'''
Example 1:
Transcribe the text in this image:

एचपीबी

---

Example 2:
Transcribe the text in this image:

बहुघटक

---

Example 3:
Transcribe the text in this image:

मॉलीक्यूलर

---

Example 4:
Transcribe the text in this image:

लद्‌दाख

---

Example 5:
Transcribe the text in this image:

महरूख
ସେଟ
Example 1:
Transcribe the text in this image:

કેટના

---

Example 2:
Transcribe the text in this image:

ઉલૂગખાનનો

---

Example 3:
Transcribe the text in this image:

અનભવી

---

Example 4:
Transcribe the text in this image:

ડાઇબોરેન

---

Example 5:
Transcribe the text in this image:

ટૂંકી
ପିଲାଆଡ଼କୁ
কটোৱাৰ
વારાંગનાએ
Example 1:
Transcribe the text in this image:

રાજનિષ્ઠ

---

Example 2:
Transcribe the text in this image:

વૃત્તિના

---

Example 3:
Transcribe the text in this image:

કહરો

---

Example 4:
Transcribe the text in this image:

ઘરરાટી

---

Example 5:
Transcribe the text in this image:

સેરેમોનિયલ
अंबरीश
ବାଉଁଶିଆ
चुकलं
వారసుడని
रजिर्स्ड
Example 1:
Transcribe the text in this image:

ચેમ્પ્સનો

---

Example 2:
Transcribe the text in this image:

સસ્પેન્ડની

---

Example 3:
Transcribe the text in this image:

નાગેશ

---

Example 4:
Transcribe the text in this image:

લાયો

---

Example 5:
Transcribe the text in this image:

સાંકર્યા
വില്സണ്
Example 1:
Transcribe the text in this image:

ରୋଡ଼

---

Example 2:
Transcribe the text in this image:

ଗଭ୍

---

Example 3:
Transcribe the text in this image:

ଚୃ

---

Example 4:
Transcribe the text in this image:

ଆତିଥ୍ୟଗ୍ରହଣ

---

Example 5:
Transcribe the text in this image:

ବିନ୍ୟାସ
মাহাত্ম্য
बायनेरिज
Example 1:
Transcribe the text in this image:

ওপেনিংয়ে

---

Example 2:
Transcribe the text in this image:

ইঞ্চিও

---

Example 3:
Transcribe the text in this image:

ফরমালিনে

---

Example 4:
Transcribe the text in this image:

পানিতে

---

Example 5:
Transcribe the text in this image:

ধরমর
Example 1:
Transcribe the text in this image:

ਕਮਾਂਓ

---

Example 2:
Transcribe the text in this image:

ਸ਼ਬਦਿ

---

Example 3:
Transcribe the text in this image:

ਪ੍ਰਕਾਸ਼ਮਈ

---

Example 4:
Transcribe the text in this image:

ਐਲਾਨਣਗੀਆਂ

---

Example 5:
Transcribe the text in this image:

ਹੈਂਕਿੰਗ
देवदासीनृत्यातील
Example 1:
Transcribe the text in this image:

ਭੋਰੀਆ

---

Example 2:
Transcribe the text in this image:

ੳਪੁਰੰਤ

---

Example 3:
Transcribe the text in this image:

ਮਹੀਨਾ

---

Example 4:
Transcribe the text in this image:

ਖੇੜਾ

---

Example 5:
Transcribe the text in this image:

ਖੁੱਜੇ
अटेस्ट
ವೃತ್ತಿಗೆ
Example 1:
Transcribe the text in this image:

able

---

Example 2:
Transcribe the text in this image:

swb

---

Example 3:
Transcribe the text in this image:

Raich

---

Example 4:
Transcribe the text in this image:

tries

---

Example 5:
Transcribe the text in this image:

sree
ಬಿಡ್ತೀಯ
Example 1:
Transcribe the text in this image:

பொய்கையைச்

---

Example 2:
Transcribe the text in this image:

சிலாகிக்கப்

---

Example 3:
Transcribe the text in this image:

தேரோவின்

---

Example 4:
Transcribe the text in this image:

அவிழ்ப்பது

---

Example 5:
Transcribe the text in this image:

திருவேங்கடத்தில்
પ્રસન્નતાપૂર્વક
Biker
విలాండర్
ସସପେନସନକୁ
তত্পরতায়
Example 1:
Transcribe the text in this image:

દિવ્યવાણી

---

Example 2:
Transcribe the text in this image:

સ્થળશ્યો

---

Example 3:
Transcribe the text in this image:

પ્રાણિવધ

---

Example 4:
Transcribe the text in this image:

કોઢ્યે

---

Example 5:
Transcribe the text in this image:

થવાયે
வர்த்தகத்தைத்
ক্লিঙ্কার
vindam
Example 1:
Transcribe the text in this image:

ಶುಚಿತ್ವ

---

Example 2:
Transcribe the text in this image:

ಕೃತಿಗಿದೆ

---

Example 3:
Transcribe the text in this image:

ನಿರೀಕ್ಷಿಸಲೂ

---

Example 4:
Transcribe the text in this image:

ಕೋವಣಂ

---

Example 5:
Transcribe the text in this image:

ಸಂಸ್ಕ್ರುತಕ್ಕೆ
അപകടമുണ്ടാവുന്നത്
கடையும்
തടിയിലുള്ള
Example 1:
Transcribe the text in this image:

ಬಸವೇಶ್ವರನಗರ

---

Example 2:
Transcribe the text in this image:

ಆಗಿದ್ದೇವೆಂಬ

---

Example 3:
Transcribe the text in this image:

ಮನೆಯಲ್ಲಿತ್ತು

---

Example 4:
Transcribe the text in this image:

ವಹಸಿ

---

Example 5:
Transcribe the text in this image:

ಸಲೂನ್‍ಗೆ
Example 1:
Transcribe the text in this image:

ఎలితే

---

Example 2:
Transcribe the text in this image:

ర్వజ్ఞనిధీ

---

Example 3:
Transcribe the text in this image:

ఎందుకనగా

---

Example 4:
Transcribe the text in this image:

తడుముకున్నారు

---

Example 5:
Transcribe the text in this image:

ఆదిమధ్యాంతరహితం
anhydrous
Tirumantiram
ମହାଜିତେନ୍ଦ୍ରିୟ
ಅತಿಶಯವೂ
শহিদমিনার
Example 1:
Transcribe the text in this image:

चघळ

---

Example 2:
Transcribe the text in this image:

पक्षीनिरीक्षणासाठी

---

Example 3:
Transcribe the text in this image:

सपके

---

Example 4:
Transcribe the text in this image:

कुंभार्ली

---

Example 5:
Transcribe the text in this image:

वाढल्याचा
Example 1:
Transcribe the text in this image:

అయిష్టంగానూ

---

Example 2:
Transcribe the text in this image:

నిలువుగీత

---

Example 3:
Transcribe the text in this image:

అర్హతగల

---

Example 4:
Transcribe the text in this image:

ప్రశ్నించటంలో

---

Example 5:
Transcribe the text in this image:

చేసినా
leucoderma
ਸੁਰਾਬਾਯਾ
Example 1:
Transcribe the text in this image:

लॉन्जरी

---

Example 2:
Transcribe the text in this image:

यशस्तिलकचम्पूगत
'''
TASK TO COMPLETE: Set down the records again verbatim, so that each word stays as it is.

SOLUTION TO THIS TASK:
Example 1:
Transcribe the text in this image:

एचपीबी

---

Example 2:
Transcribe the text in this image:

बहुघटक

---

Example 3:
Transcribe the text in this image:

मॉलीक्यूलर

---

Example 4:
Transcribe the text in this image:

लद्‌दाख

---

Example 5:
Transcribe the text in this image:

महरूख
ସେଟ
Example 1:
Transcribe the text in this image:

કેટના

---

Example 2:
Transcribe the text in this image:

ઉલૂગખાનનો

---

Example 3:
Transcribe the text in this image:

અનભવી

---

Example 4:
Transcribe the text in this image:

ડાઇબોરેન

---

Example 5:
Transcribe the text in this image:

ટૂંકી
ପିଲାଆଡ଼କୁ
কটোৱাৰ
વારાંગનાએ
Example 1:
Transcribe the text in this image:

રાજનિષ્ઠ

---

Example 2:
Transcribe the text in this image:

વૃત્તિના

---

Example 3:
Transcribe the text in this image:

કહરો

---

Example 4:
Transcribe the text in this image:

ઘરરાટી

---

Example 5:
Transcribe the text in this image:

સેરેમોનિયલ
अंबरीश
ବାଉଁଶିଆ
चुकलं
వారసుడని
रजिर्स्ड
Example 1:
Transcribe the text in this image:

ચેમ્પ્સનો

---

Example 2:
Transcribe the text in this image:

સસ્પેન્ડની

---

Example 3:
Transcribe the text in this image:

નાગેશ

---

Example 4:
Transcribe the text in this image:

લાયો

---

Example 5:
Transcribe the text in this image:

સાંકર્યા
വില്സണ്
Example 1:
Transcribe the text in this image:

ରୋଡ଼

---

Example 2:
Transcribe the text in this image:

ଗଭ୍

---

Example 3:
Transcribe the text in this image:

ଚୃ

---

Example 4:
Transcribe the text in this image:

ଆତିଥ୍ୟଗ୍ରହଣ

---

Example 5:
Transcribe the text in this image:

ବିନ୍ୟାସ
মাহাত্ম্য
बायनेरिज
Example 1:
Transcribe the text in this image:

ওপেনিংয়ে

---

Example 2:
Transcribe the text in this image:

ইঞ্চিও

---

Example 3:
Transcribe the text in this image:

ফরমালিনে

---

Example 4:
Transcribe the text in this image:

পানিতে

---

Example 5:
Transcribe the text in this image:

ধরমর
Example 1:
Transcribe the text in this image:

ਕਮਾਂਓ

---

Example 2:
Transcribe the text in this image:

ਸ਼ਬਦਿ

---

Example 3:
Transcribe the text in this image:

ਪ੍ਰਕਾਸ਼ਮਈ

---

Example 4:
Transcribe the text in this image:

ਐਲਾਨਣਗੀਆਂ

---

Example 5:
Transcribe the text in this image:

ਹੈਂਕਿੰਗ
देवदासीनृत्यातील
Example 1:
Transcribe the text in this image:

ਭੋਰੀਆ

---

Example 2:
Transcribe the text in this image:

ੳਪੁਰੰਤ

---

Example 3:
Transcribe the text in this image:

ਮਹੀਨਾ

---

Example 4:
Transcribe the text in this image:

ਖੇੜਾ

---

Example 5:
Transcribe the text in this image:

ਖੁੱਜੇ
अटेस्ट
ವೃತ್ತಿಗೆ
Example 1:
Transcribe the text in this image:

able

---

Example 2:
Transcribe the text in this image:

swb

---

Example 3:
Transcribe the text in this image:

Raich

---

Example 4:
Transcribe the text in this image:

tries

---

Example 5:
Transcribe the text in this image:

sree
ಬಿಡ್ತೀಯ
Example 1:
Transcribe the text in this image:

பொய்கையைச்

---

Example 2:
Transcribe the text in this image:

சிலாகிக்கப்

---

Example 3:
Transcribe the text in this image:

தேரோவின்

---

Example 4:
Transcribe the text in this image:

அவிழ்ப்பது

---

Example 5:
Transcribe the text in this image:

திருவேங்கடத்தில்
પ્રસન્નતાપૂર્વક
Biker
విలాండర్
ସସପେନସନକୁ
তত্পরতায়
Example 1:
Transcribe the text in this image:

દિવ્યવાણી

---

Example 2:
Transcribe the text in this image:

સ્થળશ્યો

---

Example 3:
Transcribe the text in this image:

પ્રાણિવધ

---

Example 4:
Transcribe the text in this image:

કોઢ્યે

---

Example 5:
Transcribe the text in this image:

થવાયે
வர்த்தகத்தைத்
ক্লিঙ্কার
vindam
Example 1:
Transcribe the text in this image:

ಶುಚಿತ್ವ

---

Example 2:
Transcribe the text in this image:

ಕೃತಿಗಿದೆ

---

Example 3:
Transcribe the text in this image:

ನಿರೀಕ್ಷಿಸಲೂ

---

Example 4:
Transcribe the text in this image:

ಕೋವಣಂ

---

Example 5:
Transcribe the text in this image:

ಸಂಸ್ಕ್ರುತಕ್ಕೆ
അപകടമുണ്ടാവുന്നത്
கடையும்
തടിയിലുള്ള
Example 1:
Transcribe the text in this image:

ಬಸವೇಶ್ವರನಗರ

---

Example 2:
Transcribe the text in this image:

ಆಗಿದ್ದೇವೆಂಬ

---

Example 3:
Transcribe the text in this image:

ಮನೆಯಲ್ಲಿತ್ತು

---

Example 4:
Transcribe the text in this image:

ವಹಸಿ

---

Example 5:
Transcribe the text in this image:

ಸಲೂನ್‍ಗೆ
Example 1:
Transcribe the text in this image:

ఎలితే

---

Example 2:
Transcribe the text in this image:

ర్వజ్ఞనిధీ

---

Example 3:
Transcribe the text in this image:

ఎందుకనగా

---

Example 4:
Transcribe the text in this image:

తడుముకున్నారు

---

Example 5:
Transcribe the text in this image:

ఆదిమధ్యాంతరహితం
anhydrous
Tirumantiram
ମହାଜିତେନ୍ଦ୍ରିୟ
ಅತಿಶಯವೂ
শহিদমিনার
Example 1:
Transcribe the text in this image:

चघळ

---

Example 2:
Transcribe the text in this image:

पक्षीनिरीक्षणासाठी

---

Example 3:
Transcribe the text in this image:

सपके

---

Example 4:
Transcribe the text in this image:

कुंभार्ली

---

Example 5:
Transcribe the text in this image:

वाढल्याचा
Example 1:
Transcribe the text in this image:

అయిష్టంగానూ

---

Example 2:
Transcribe the text in this image:

నిలువుగీత

---

Example 3:
Transcribe the text in this image:

అర్హతగల

---

Example 4:
Transcribe the text in this image:

ప్రశ్నించటంలో

---

Example 5:
Transcribe the text in this image:

చేసినా
leucoderma
ਸੁਰਾਬਾਯਾ
Example 1:
Transcribe the text in this image:

लॉन्जरी

---

Example 2:
Transcribe the text in this image:

यशस्तिलकचम्पूगत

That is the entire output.